I was wanting to get a pocket gun to carry during the summer while wearing shorts. I went to my favorite shop this morning to check out what they had. I was really wanting a 9mm and was even thinking about a 9mm derringer. After talking to a couple of the sales guys and looking and handling several I decided to get the Ruger LCP. I really liked the look of the bi-tone with the stainless slide but when they showed me the engraved slide model and told me it was on sale, I just couldn't justify paying $50 more for the stainless slide.

Not only did I pick up the little Ruger they also had primers (Federal and CCI) for $30 a brick and I was told they had bought 500,000 primers and they would be that price while they lasted. I picked up some small pistol and small rifle. I'll probably stop by next payday and pickup a couple more bricks.


----------



## James NM (Jan 4, 2007)

The slide is pretty, but not what I would pick for a pocket gun.

I sometimes carry the Keltec version in a front pocket, and the blued slide and high desert New Mexico summer heat cause rust problems. My preference for a slide finish would be stainless, or even better, hard chrome. When I bought mine several years ago, blue was the only choice.

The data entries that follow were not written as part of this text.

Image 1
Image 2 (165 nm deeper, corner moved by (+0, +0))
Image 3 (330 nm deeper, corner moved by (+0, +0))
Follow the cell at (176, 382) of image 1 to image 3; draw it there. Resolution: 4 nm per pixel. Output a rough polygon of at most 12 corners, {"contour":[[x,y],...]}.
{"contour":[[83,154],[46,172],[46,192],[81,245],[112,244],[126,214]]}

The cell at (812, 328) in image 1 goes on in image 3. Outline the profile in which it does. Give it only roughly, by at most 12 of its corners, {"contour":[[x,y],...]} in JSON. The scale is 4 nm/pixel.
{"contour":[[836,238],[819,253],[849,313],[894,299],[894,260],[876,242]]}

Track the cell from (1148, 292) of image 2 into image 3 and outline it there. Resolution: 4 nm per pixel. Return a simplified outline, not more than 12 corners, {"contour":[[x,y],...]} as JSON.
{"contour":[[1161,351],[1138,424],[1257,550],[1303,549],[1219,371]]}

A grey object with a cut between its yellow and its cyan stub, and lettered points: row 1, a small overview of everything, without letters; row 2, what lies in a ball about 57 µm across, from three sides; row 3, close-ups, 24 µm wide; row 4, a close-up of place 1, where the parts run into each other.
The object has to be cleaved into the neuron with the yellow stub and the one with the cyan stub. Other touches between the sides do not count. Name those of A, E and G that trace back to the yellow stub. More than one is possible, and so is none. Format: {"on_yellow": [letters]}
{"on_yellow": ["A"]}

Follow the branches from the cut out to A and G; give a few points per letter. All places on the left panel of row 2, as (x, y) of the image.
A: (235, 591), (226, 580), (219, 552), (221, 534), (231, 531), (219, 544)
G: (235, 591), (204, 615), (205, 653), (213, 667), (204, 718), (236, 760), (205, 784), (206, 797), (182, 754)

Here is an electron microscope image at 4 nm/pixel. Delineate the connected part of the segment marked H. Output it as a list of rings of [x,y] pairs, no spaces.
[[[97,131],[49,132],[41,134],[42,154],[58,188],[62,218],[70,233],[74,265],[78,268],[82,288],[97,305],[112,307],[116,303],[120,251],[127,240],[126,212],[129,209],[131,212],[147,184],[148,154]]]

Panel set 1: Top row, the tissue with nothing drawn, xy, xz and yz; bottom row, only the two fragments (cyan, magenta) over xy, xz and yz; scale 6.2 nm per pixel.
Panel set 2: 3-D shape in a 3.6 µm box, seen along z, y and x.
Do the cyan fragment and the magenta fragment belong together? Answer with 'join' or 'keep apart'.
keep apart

That slide is too purdy for pocket wear and tear.


----------



## cruzthepug (Mar 16, 2008)

James NM said:


> The slide is pretty, but not what I would pick for a pocket gun.
> 
> I sometimes carry the Keltec version in a front pocket, and the blued slide and high desert New Mexico summer heat cause rust problems. My preference for a slide finish would be stainless, or even better, hard chrome. When I bought mine several years ago, blue was the only choice.
> 
> That slide is too purdy for pocket wear and tear.


It probably won't see that much use. My everyday carry is a stainless Kimber Ultra Carry and it will get carried 90% of the time.


----------



## cruzthepug (Mar 16, 2008)

Took the LCP to the range today to see what it likes to eat. Fed it 2 different HP's, and RN FMJ and a FN FMJ it likes all of them.

First 5 shots from 7 yds


----------



## dondavis3 (Aug 2, 2009)

+1 cruzthepug

I love the looks of your Ruger LCP.

I carry one all the time in a DeSantis Nemesis Holster .

Nice shooting to.

:smt1099


----------



## BeefyBeefo (Jan 30, 2008)

Nice weapon!

As noted above, probably not something I'd want to carry in my pocket reguarly. _But_, you said it probably won't see much use.

Very nice! :smt023


----------



## cougartex (Jan 2, 2010)

Very nice.


----------



## recoilguy (Apr 30, 2009)

Nice looking LCP for sure!!!

RCG


----------



## Handgun World (Oct 28, 2009)

I just got one last week like yours. Mine has LCP engraved on the top of the slide too. Mine will get carried and shot a lot!


----------